Des temples semblables à ceux de Narbonne et du Confluent furent élevés dans toutes les parties de l'Empire, et des sacerdoces de même nature furent institués partout par les populations[37]. Ce qui est digne de remarque, c'est que l'érection de ces temples n'était pas ordonnée par le pouvoir impérial ; aucun fait ni aucun texte ne nous autorisent à douter qu'elle ne fût l'œuvre spontanée des populations[38]. Les prêtres provinciaux ou municipaux n'étaient pas non plus nommés par les empereurs ; ils étaient élus par les peuples. Ces sacerdoces étaient recherchés à l'égal des plus hautes dignités. Ils étaient brigués par ce qu'il y avait de plus distingué et déplus considérable. Pour être élu prêtre de Rome et d'Auguste, ou flamine, il fallait avoir passé par les premières magistratures de la cité. C'était le but le plus élevé de l'ambition, le couronnement des plus brillantes carrières[39].

Mais il ne fallait pas que ce culte n'appartînt qu'aux plus grands et aux plus riches. Les pauvres et les humbles voulurent avoir aussi leur religion des empereurs. Dans chaque cité, presque dans chaque bourgade, le bas peuple et les simples affranchis élevèrent un autel à l'Auguste ; il se forma une corporation religieuse qu'on appela les Augustaux, et il y eut un collège de prêtres au nombre de six et qu'on appela les sévirs d'Auguste. C'était un sacerdoce annuel, très recherché des petites gens. Au jour des sacrifices, on les voyait revêtus de la robe prétexte, et des licteurs marchaient devant eux. Morts, on ne manquait pas de mettre sur leur tombe le titre qui avait honoré leur vie[40].
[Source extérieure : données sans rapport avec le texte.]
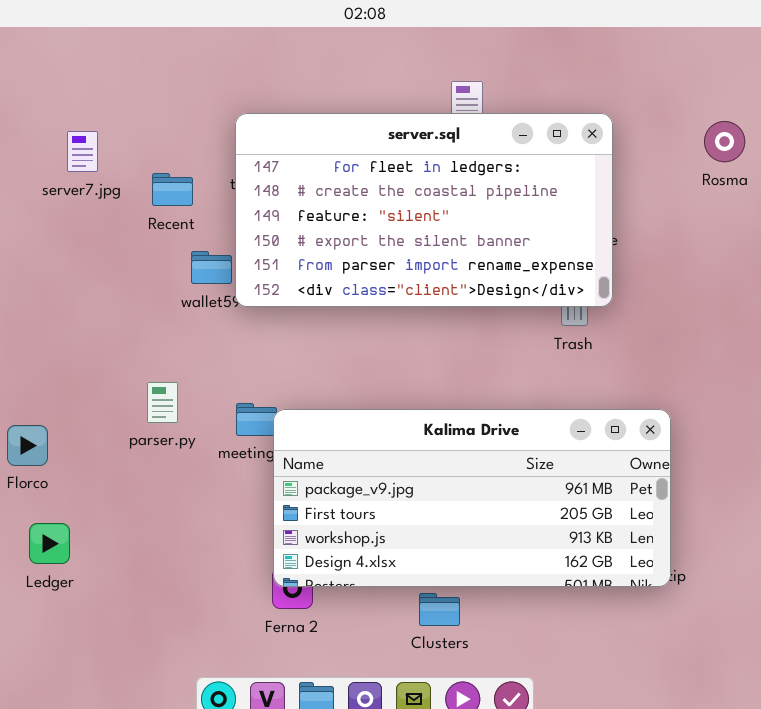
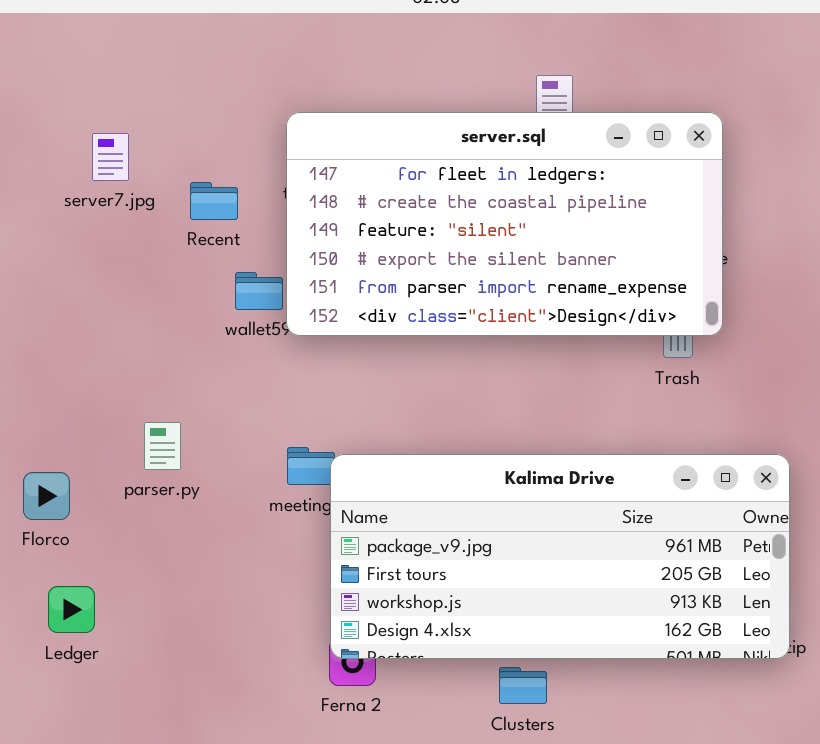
parser.py: [147,382,178,423] -> [144,422,181,470], moved

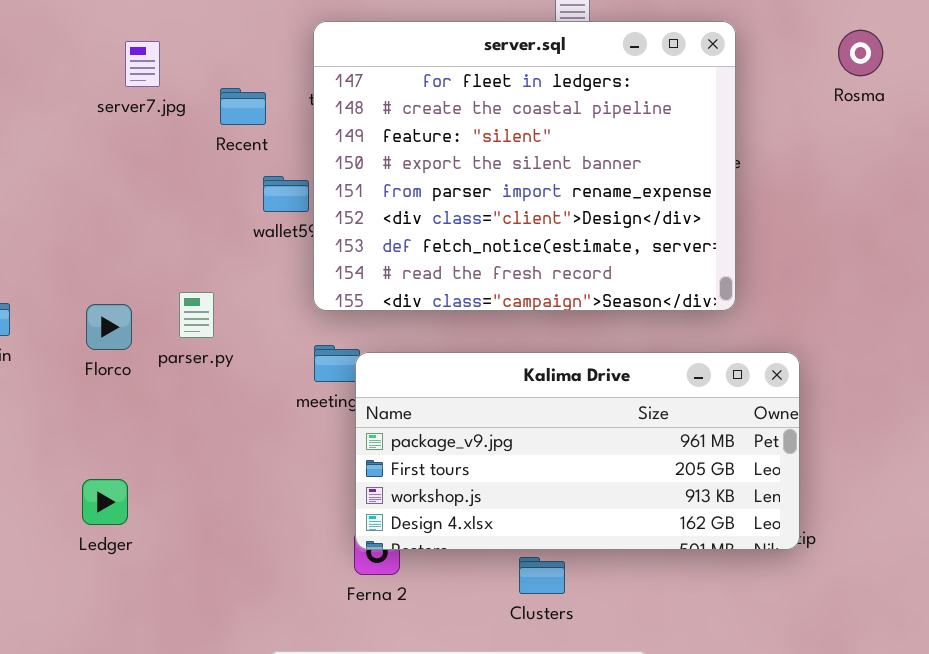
server.sql: [286,112,723,336] -> [313,21,736,311], resized
parser.py: [144,422,181,470] -> [179,292,214,338], moved
Florco: [23,472,70,520] -> [86,304,132,350], moved

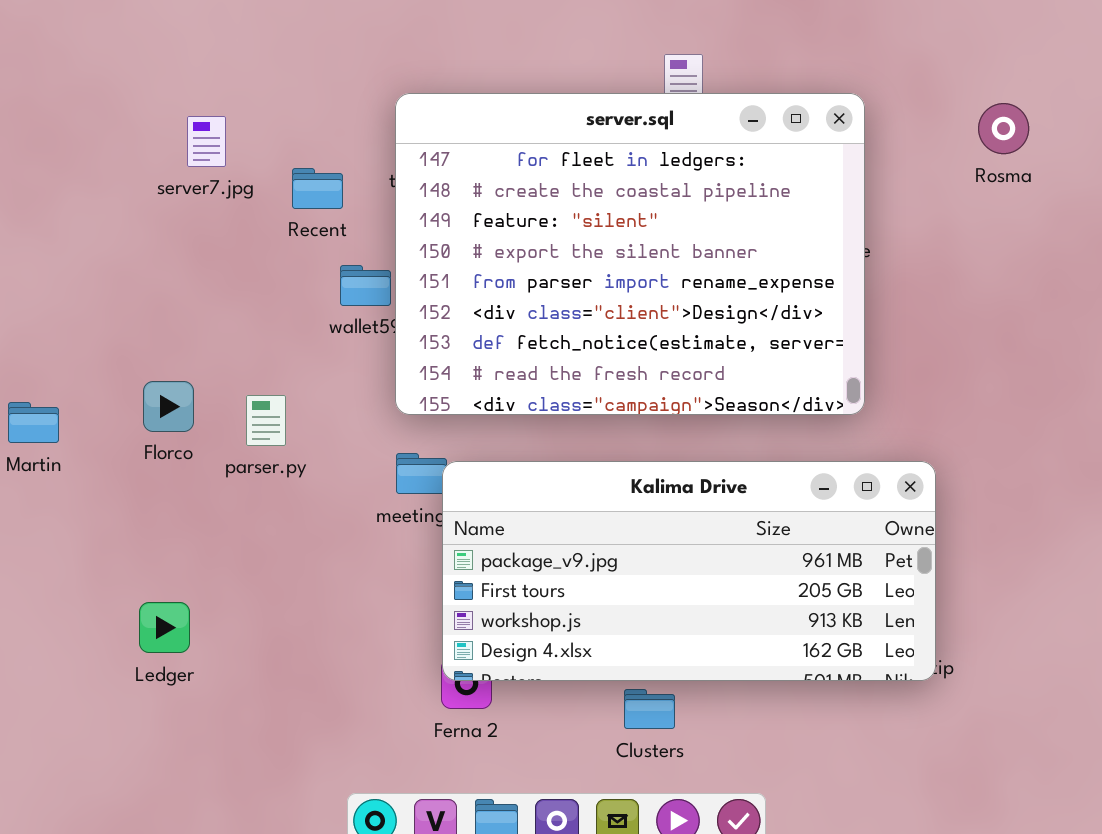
Florco: [86,304,132,350] -> [143,381,194,432], moved

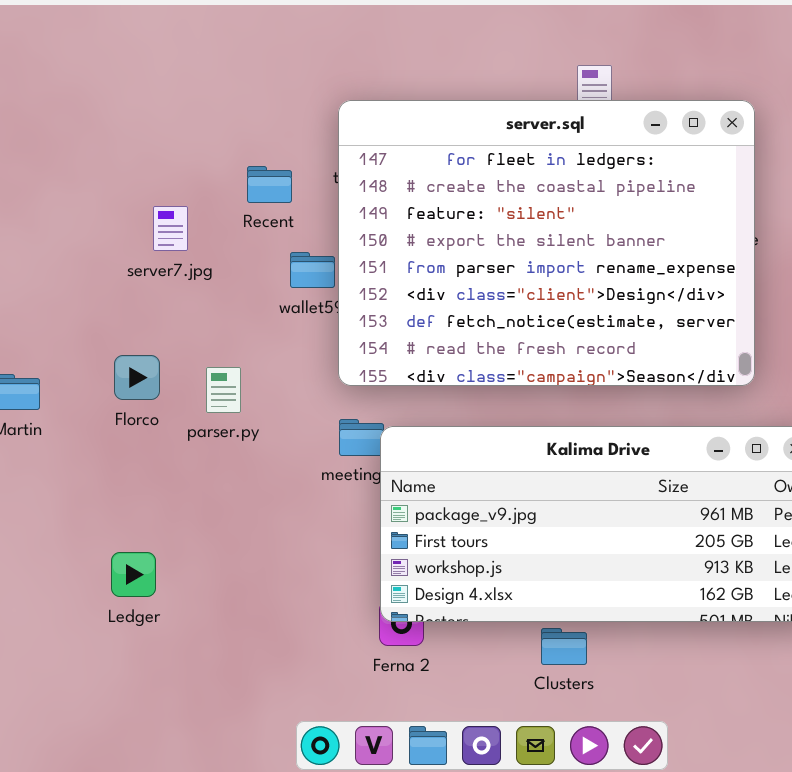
server7.jpg: [187,116,226,167] -> [153,206,188,251], moved

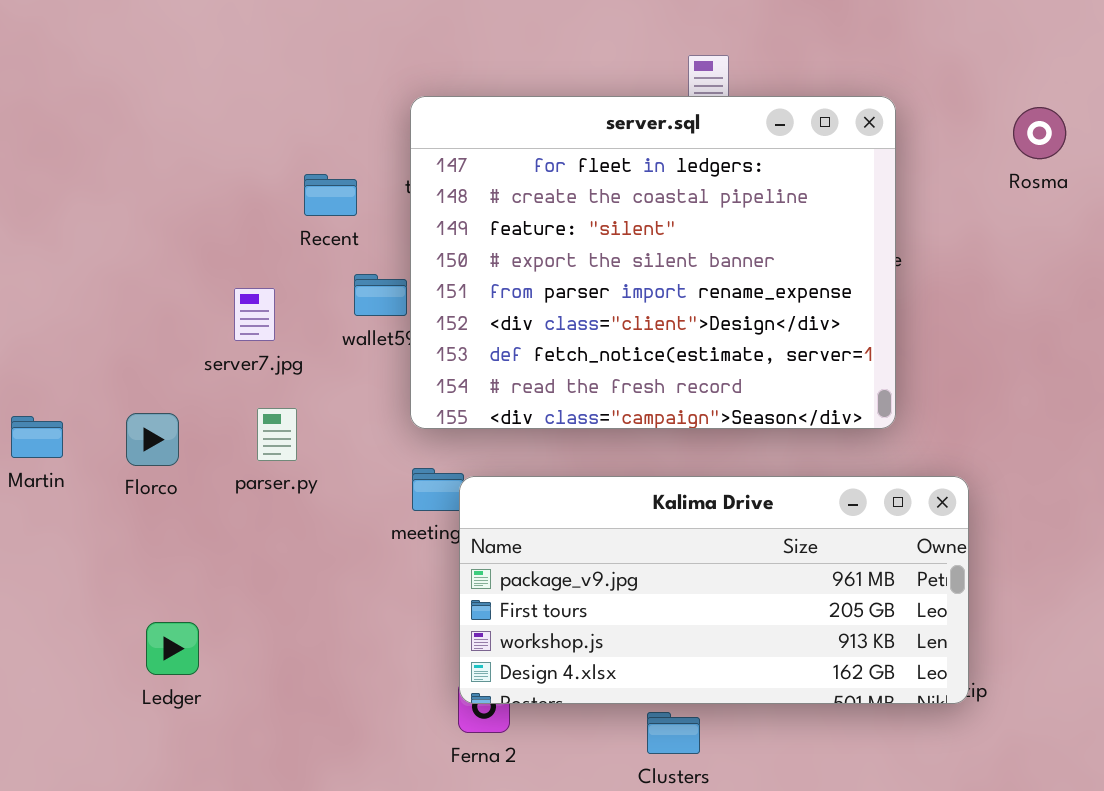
server7.jpg: [153,206,188,251] -> [234,288,275,341], moved
Florco: [114,355,160,400] -> [126,413,179,466], moved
Dans ce culte, tout n'était pas public, tout n'était pas pour l'apparat. Beaucoup d'hommes dans le secret de leur maison, loin des regards de la foule et sans nul souci des fonctionnaires impériaux, adoraient la divinité de l'empereur, associé à leurs dieux pénates. On peut voir au musée du Louvre deux statuettes en bronze qui représentent Auguste et Livie ; elles étaient placées, à titre d'objets d'adoration, dans le sanctuaire intime d'une famille gauloise. Plusieurs générations d'hommes les invoquèrent obscurément. Nous pouvons penser que cette famille leur demandait, dans les prières de chaque jour, la paix, le bonheur, la richesse, la santé, et que, dans chacune de ses joies, elle se croyait tenue de leur adresser ses actions de grâces. Les statues des empereurs étaient de véritables idoles, auxquelles on offrait l'encens, les victimes, les prières[41].

Il est impossible d'attribuer tout cela à la servilité Des peuples entiers ne sont pas serviles, et ne le sont pas durant trois siècles. Ne supposons pas que ce culte fût un simple cérémonial, une règle d'étiquette ; le palais impérial était presque le seul endroit du monde où il n'existât pas. Ce n'étaient pas les courtisans qui adoraient le prince, c'était Rome. Ce n'était pas Rome seulement, c'était la Gaule, c'était l'Espagne, c'était la Grèce et l'Asie. Si l'on excepte les chrétiens, qui vivaient alors obscurs et cachés, il y avait dans tout le genre humain un concert d'adoration pour la personne du prince[42].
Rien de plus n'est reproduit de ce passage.